Working three hours a day on set in front of a live audience filled with "rabid" fans was becoming too comfortable and "seductive" a routine, he says, and he was starting to feel the need to shake things up. So when the show ended, he made the decision to not actively pursue sitcom roles anymore.

"There’s the old saying about, you know, why go out for hamburger if you can have steak at home? I think it’s supposed to be about your wife, but the point is, I had steak for eight years," says McCormack, who has a four-year-old son, Finnigan, with his wife Janet Holden.

McCormack, who has appeared in musicals and recorded a song with Barry Manilow, is also worried about being typecast.

"I can’t blame anybody for looking at me and thinking about Will, you know, it’s on all the time and it was on for eight years," he says in a suit jacket and jeans combo that could easily pass for a Will outfit.

"I just have to go out and find the roles that are going to change those minds."

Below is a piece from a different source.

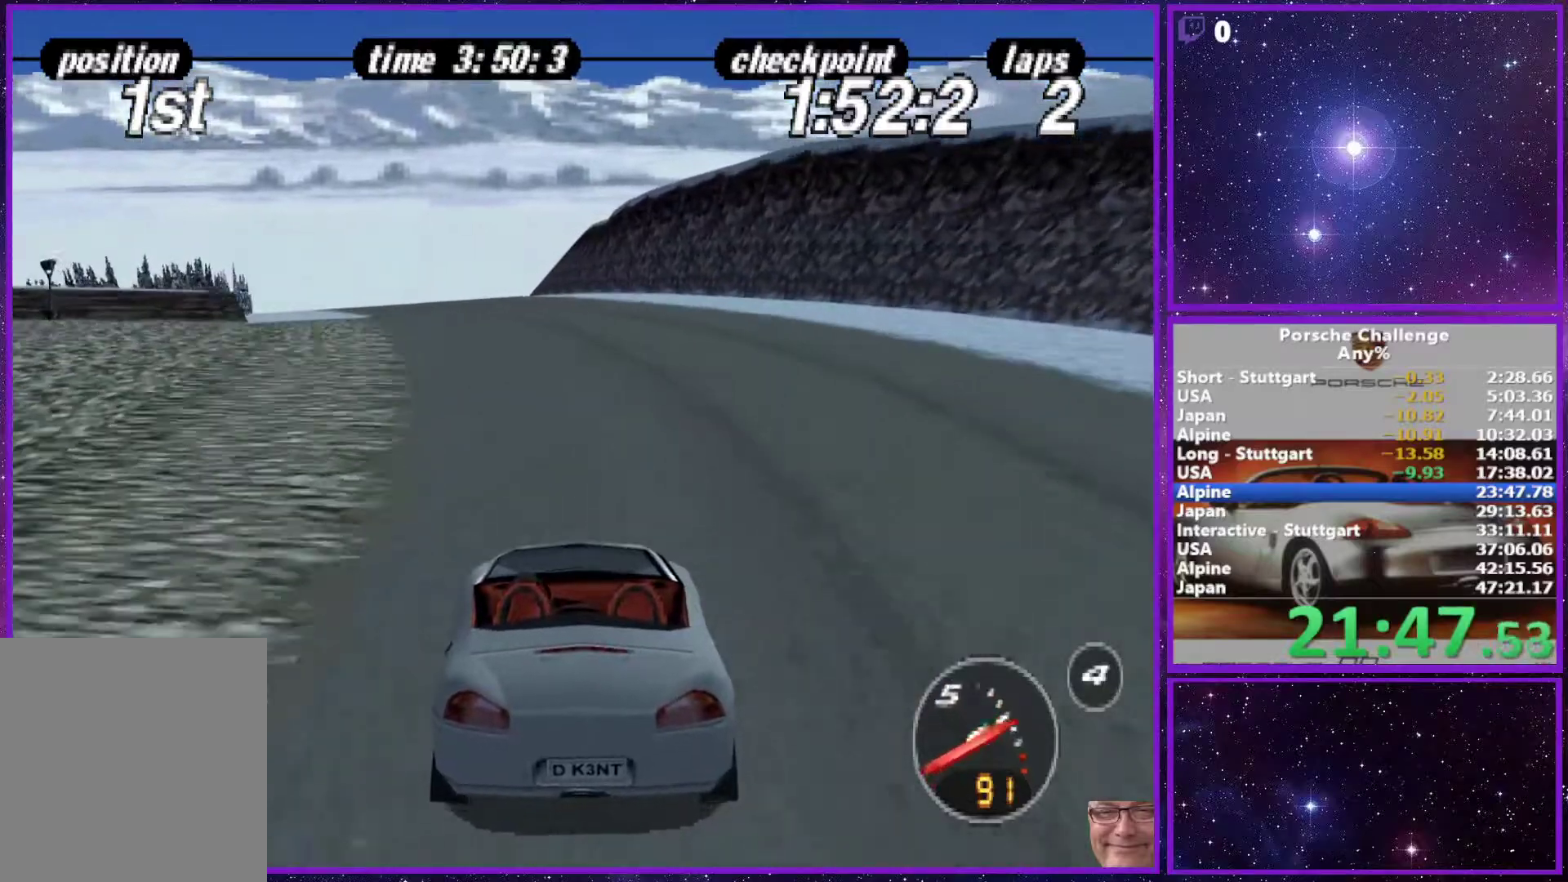
{"dt_ms": 500, "buttons": [], "left_stick": "center", "right_stick": "center", "events": [[100, "left_stick", "center"]]}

That shouldn’t be a hard job, given McCormack’s jam-packed agenda. He recently co-starred in the independent film "The Sisters," for which he received a best actor award at Atlanta’s Dixie Film Festival, and he’s running a production company Big Cattle Productions, with partner Michael Forman.

The two have already sold a half-hour, improvisational comedy series, called "Lovespring International," to Lifetime Television in the U.S., and are shopping around several other projects. Next month, McCormack will share the stage with Eugene Levy as co-host of the Gilda’s Club Greater Toronto’s fifth annual "It’s Always Something" variety show, also starring the Radio City Rockettes, Sandra Shamas and the 2006 Canadian Idol, Eva Avila. Gilda’s Club is named for Gilda Radner of "SCTV" and "Saturday Night Live" fame. She died of cancer in 1989. McCormack, who is participating in the Nov. 20 show for the fourth time, says the issue strikes close to home.

"There’s way too much cancer in my family," he says.

In the New Year, McCormack is hoping to direct his feature film "What You Wish For," which he wrote four years ago. He also expects to make an appearance on Mullally’s new syndicated daytime talk program, "The Megan Mullally Show," and make a possible return to Stratford in 2008. And somehow, amid all these events, McCormack plans to move from L.A. to Vancouver with his family, which is building a second, bigger home in the city where they hope to settle down.

"It’s really only if you’re shooting a series in L.A. that you’re working every day that you have to live there," says McCormack.

"But if you’re just pursuing movie roles, if you’re writing, it’s not crucial that you’re there every day."